Vulnerable Republicans up for re-election in swing states next year understand that they still have an entire must-do list to accomplish this year, investigations or not. Still to come this year includes a host of important work that requires bipartisan support: avoiding an automatic sequester of the Pentagon’s budget, a debt ceiling hike, and a disaster relief bill to aid flooded military installations and farms in the key electoral states of Florida, North Carolina and Iowa. As even the White House admits, Trump’s new trade treaty is a top priority this year. But as the president threatened months ago, nothing gets done if he isn’t left unaccountable. As he has made loud and clear, he puts the personal over party and patriotism.

Republicans, for their part, appeared jolted by Trump’s move. Sen. John Kennedy of Louisiana took to the floor on Wednesday to blast the GOP-led Senate for failing to accomplish anything legislatively so far this session.

"We need to do more, by we I mean the United States Congress," he said. "Other than the nominations, which are important, we have done nothing. Zero. Zilch. Nada." He said that “there are issues where our Democratic friends and my Republican friends have more in common than we don't. We need to bring the bills to the floor of the United States Senate."

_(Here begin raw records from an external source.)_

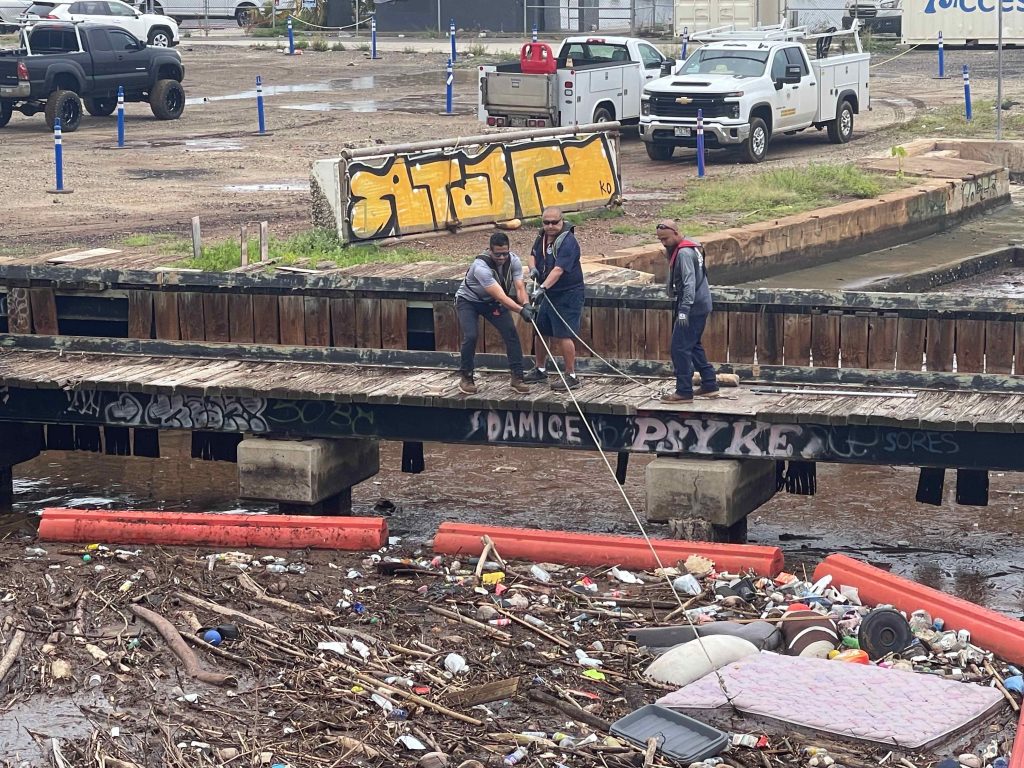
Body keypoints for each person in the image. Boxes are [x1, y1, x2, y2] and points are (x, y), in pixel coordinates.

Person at [455, 232, 537, 395]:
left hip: (491, 303)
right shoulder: (481, 267)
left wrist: (526, 304)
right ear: (489, 250)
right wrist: (521, 311)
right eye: (497, 254)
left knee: (511, 333)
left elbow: (520, 287)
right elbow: (500, 295)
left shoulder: (513, 261)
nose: (501, 257)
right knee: (471, 336)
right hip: (469, 301)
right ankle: (466, 376)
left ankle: (517, 377)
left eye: (505, 253)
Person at [656, 219, 719, 404]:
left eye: (666, 239)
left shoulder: (683, 253)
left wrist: (684, 309)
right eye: (660, 240)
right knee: (693, 344)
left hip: (692, 306)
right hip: (702, 302)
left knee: (679, 348)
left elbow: (689, 282)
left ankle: (683, 391)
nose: (663, 243)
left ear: (676, 233)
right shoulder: (694, 246)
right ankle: (709, 384)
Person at [523, 206, 585, 391]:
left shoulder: (568, 242)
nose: (550, 226)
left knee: (564, 334)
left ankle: (571, 375)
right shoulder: (541, 237)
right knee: (541, 330)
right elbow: (532, 255)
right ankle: (540, 369)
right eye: (546, 222)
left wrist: (542, 287)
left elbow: (558, 270)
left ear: (562, 221)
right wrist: (532, 268)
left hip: (567, 293)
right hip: (548, 293)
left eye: (554, 222)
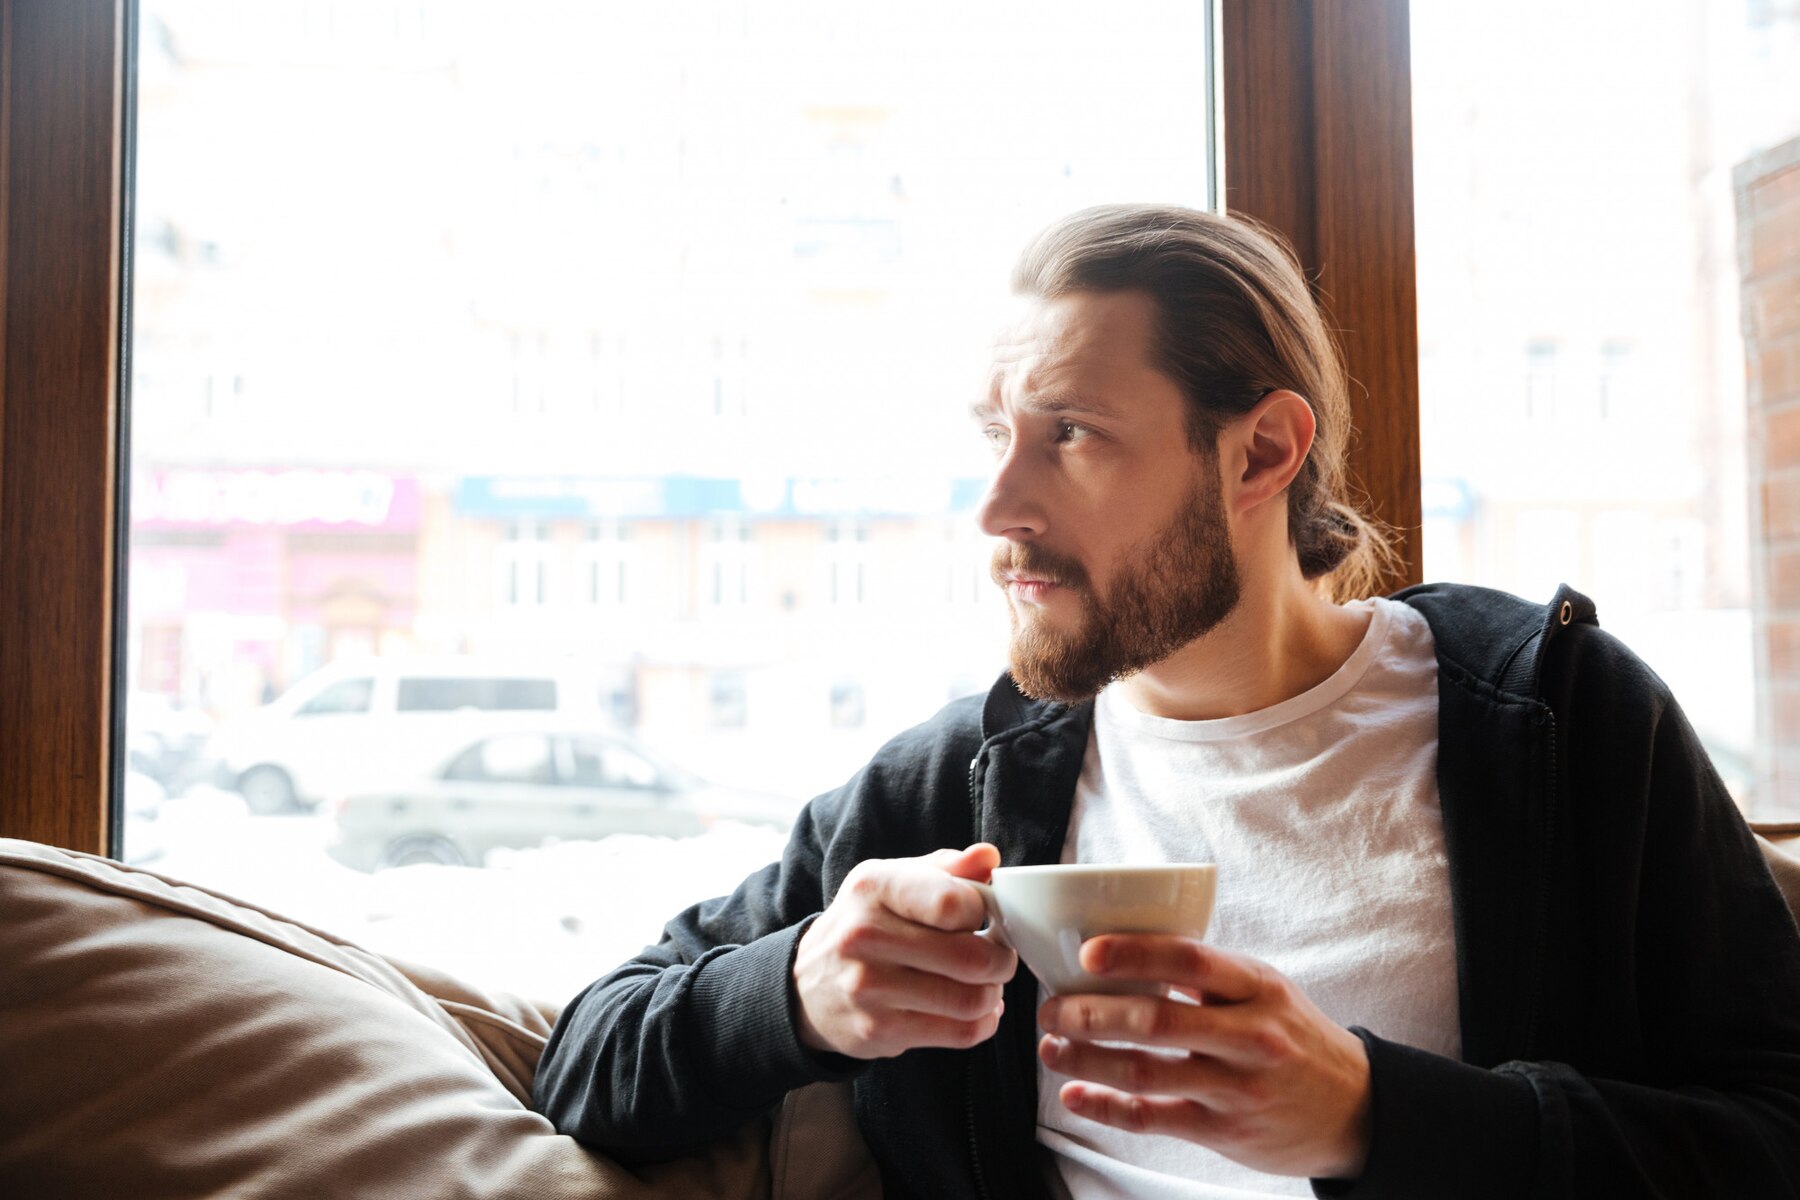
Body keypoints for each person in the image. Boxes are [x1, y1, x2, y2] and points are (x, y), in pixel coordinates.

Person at [533, 204, 1800, 1198]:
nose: (997, 508)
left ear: (1259, 452)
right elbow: (588, 1063)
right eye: (997, 434)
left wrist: (1371, 1116)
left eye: (1072, 433)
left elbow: (1776, 1132)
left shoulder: (1555, 723)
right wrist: (801, 987)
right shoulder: (950, 789)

Whether under threat of impeachment or just continued investigation, it is clear that Democrats have Trump rattled — and that hurts congressional Republicans the most. The Republican Senate is where House Democratic bills go to die. Despite Trump's claims to the contrary, it is Republican intransigence, not Democratic efforts to investigate the executive branch, that have obstructed progress. As Sen. John Cornyn of Texas proudly stated last month: “We are the firewall.”